◆ **What is needed**:
After finding the line with "framed print: present [880,51,1052,227]" in the entries below, retype exactly each line from there through the line with "candle: none [27,326,69,387]", including that final line.

[Stored dataset items]

========

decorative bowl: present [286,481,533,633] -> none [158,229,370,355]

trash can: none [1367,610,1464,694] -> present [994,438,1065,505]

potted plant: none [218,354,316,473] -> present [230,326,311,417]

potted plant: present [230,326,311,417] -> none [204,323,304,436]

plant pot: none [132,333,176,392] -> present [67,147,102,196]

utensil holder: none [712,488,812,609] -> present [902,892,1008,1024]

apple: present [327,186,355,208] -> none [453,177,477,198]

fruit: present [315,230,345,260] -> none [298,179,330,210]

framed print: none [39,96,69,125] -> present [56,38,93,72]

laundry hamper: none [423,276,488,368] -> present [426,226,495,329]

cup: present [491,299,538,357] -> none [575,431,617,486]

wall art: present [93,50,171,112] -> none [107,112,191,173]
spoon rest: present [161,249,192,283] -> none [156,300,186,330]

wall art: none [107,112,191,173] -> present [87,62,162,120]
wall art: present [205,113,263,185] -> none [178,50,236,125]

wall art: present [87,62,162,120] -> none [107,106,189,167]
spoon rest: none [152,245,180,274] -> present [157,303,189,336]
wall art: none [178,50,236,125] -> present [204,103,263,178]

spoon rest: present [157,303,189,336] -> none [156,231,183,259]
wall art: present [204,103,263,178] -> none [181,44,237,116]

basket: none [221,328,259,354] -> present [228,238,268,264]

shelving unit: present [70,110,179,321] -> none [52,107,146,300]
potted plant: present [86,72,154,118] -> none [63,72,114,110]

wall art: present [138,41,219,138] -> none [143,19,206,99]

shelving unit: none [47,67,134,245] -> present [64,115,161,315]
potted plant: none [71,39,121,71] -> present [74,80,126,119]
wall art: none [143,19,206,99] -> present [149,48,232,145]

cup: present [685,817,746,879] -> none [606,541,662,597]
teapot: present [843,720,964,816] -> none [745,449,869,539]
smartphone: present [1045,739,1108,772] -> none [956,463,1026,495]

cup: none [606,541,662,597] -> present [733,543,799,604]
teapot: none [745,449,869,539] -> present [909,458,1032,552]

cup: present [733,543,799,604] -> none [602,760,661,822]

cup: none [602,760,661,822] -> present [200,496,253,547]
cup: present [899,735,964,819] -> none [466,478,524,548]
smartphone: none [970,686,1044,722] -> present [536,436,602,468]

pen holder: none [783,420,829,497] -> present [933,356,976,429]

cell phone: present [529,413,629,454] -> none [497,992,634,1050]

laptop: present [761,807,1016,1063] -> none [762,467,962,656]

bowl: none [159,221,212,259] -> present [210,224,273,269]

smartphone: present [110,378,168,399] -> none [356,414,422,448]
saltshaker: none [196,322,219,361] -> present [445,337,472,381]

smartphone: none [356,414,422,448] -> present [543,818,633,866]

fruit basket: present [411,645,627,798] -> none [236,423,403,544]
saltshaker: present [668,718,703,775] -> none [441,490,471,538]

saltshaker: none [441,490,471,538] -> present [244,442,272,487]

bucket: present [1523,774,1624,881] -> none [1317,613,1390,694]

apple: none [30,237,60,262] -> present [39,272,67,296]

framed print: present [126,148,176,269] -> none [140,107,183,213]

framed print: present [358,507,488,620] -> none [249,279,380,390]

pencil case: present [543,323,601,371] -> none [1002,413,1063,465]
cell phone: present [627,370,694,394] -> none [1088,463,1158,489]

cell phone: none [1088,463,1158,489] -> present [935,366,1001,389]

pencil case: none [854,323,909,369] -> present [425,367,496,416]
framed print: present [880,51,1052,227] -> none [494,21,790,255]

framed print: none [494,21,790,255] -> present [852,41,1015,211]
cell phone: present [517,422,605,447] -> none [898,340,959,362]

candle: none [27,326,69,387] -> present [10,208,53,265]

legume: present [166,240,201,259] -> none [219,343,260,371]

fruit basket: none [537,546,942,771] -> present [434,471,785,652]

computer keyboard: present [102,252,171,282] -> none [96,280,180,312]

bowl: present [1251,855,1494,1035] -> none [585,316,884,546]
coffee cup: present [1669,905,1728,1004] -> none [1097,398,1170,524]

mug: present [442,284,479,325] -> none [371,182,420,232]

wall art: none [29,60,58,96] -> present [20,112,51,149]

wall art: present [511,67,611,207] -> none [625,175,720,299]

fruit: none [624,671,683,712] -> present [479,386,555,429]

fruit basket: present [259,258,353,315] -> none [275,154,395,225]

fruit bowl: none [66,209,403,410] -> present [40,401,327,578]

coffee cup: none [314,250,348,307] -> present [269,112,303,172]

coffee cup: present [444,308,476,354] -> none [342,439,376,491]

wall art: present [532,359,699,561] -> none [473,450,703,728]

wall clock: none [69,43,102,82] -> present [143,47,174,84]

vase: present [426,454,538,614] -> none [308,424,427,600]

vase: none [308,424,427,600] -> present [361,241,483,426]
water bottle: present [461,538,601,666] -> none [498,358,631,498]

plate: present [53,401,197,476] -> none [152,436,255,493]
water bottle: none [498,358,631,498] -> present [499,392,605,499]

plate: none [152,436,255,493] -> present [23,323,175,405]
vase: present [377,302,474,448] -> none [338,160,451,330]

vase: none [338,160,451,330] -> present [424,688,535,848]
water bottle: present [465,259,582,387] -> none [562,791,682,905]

========

◆ **Task solution**:
framed print: present [880,51,1052,227] -> none [494,21,790,255]

framed print: none [494,21,790,255] -> present [852,41,1015,211]
cell phone: present [517,422,605,447] -> none [898,340,959,362]

candle: none [27,326,69,387] -> present [10,208,53,265]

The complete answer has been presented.